Besides having to watch my boys suffer through sickness, I’ve been sad to miss many weeks of church and getting together with my family. It’s a lonely feeling to stay home and avoid contact with everyone every single month. When my boys had RSV I was listening to a preacher talking about Job. He was saying he felt like he was having his own little Job season in his life. I was feeling that too. One thing he mentioned was the one thing that lit a fire under me. He said that Satan was after Job’s integrity. Satan wanted Job to dishonor God as he suffered. Job was surrounded by people who kept telling him to “curse God and die.” Job lost EVERYTHING. He didn’t just deal with sickness for his family. He lost all of his children, his livestock, everything. Following these events he says “‘Naked I came from my mother’s womb, And naked shall I return there. The Lord gave, and the Lord has taken away; Blessed be the name of the Lord.'” Job maintained his integrity. Since that night I have had a different mindset with the sickness that hits our house. Although it is always devastating to see my boys going through another sickness, I’ve also allowed God to teach me. Instead of just sinking in despair I started seeking information on ways to be healthy by using what God has already provided on this earth.

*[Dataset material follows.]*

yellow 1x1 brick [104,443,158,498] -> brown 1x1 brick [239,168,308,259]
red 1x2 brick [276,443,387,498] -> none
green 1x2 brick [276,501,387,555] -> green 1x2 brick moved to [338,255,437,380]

I started working through the Treasures of Healthy Living Bible study by Annette Reeder. I’m also reading the nutrition manual which has opened my eyes to so many truths about the food we eat. For many years now I’ve believed that God provided the way to health and healing through His creation on this earth. Until now, I didn’t realize what that looked like. I’m only in the beginning of this journey, but I have really enjoyed learning what I can do to keep my family healthy. I am amazed at God’s goodness more and more as I see the connections to what God called “good” and what those good things do for our bodies.

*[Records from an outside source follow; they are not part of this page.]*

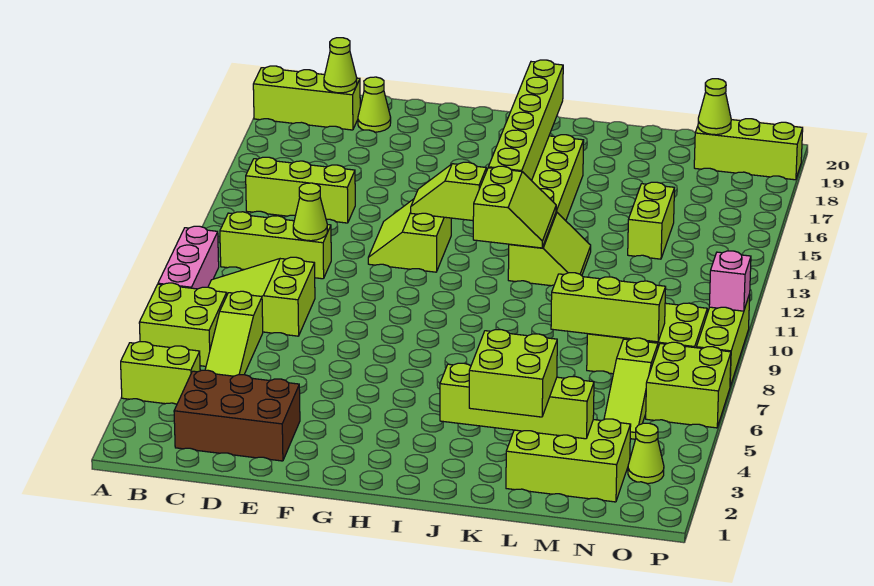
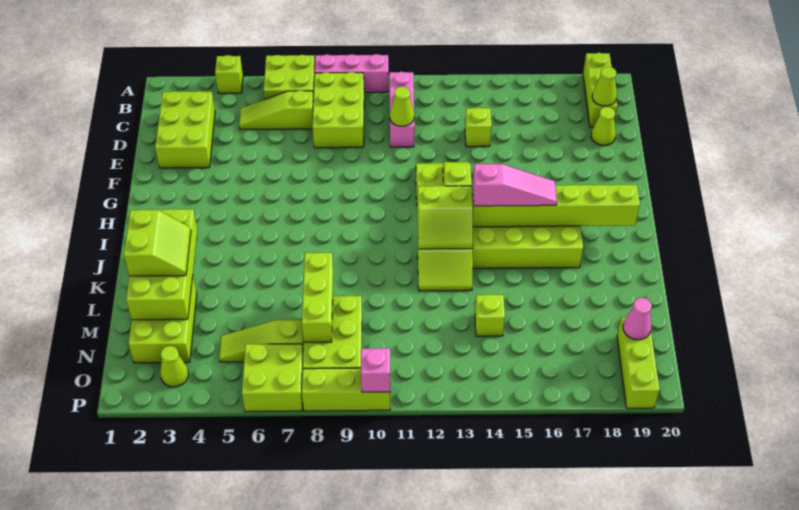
lime 1x2 brick [121,342,200,404] -> lime 1x1 brick [215,55,243,93]
lime 2x3 slope [208,257,315,336] -> lime 2x3 brick [313,72,364,148]
lime 1x3 brick [220,212,331,279] -> pink 1x3 brick [389,72,414,147]
lime 1x3 brick [246,157,355,223] -> lime 1x1 brick [465,108,492,147]
brown 2x3 brick [174,370,300,461] -> lime 2x3 brick [155,91,215,168]
none -> pink 1x3 slope [473,164,557,206]
lime 1x4 brick [440,363,594,439] -> lime 2x4 brick [126,209,197,320]
lime 2x2 brick [469,330,557,417] -> lime 2x2 slope [124,210,191,276]
lime 1x2 brick [628,182,674,259] -> lime 1x1 brick [475,295,505,336]
lime 1x1 cone [698,79,731,135] -> pink 1x1 cone [623,298,652,340]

Today I can say I am thankful for the lesson I’m learning as (I hope) we are near the end of the cold and flu season. God truly never lets any suffering go to waste. We just need to be listening for His lesson. I look forward to learning more about what God’s Word teaches about healthy living.

Published by StaceyRogers

I am a follower of Jesus Christ, a wife, and a mother of three amazing boys.

2 thoughts on “Learning and Growing in a Job Season

  1. Stacey, I’m so sorry to hear that you have all been suffering for so long. When I talked to you on the phone you told me that you were all going through some illness but I didn’t know it has been so persistent. I really feel sorry especially for the babies and I will be praying for all of you. I pray for God to restore you all to health.